§ WHAT THE TASK REQUIRES:
Please extract the source text from all of the material below and reproduce each line verbatim.

◇ ◇ ◇

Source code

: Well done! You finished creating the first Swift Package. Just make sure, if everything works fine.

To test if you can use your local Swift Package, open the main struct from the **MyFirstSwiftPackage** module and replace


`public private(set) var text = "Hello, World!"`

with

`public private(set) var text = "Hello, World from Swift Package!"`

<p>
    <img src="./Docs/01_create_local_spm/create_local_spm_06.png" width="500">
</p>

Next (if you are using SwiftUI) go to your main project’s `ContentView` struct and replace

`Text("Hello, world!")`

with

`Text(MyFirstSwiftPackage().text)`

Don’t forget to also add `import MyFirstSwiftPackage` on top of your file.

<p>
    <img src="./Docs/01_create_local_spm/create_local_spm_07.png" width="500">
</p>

◇ ◇ ◇

§ OUTPUT FOR THIS EXERCISE:
Source code

: Well done! You finished creating the first Swift Package. Just make sure, if everything works fine.

To test if you can use your local Swift Package, open the main struct from the **MyFirstSwiftPackage** module and replace


`public private(set) var text = "Hello, World!"`

with

`public private(set) var text = "Hello, World from Swift Package!"`

<p>
    <img src="./Docs/01_create_local_spm/create_local_spm_06.png" width="500">
</p>

Next (if you are using SwiftUI) go to your main project’s `ContentView` struct and replace

`Text("Hello, world!")`

with

`Text(MyFirstSwiftPackage().text)`

Don’t forget to also add `import MyFirstSwiftPackage` on top of your file.

<p>
    <img src="./Docs/01_create_local_spm/create_local_spm_07.png" width="500">
</p>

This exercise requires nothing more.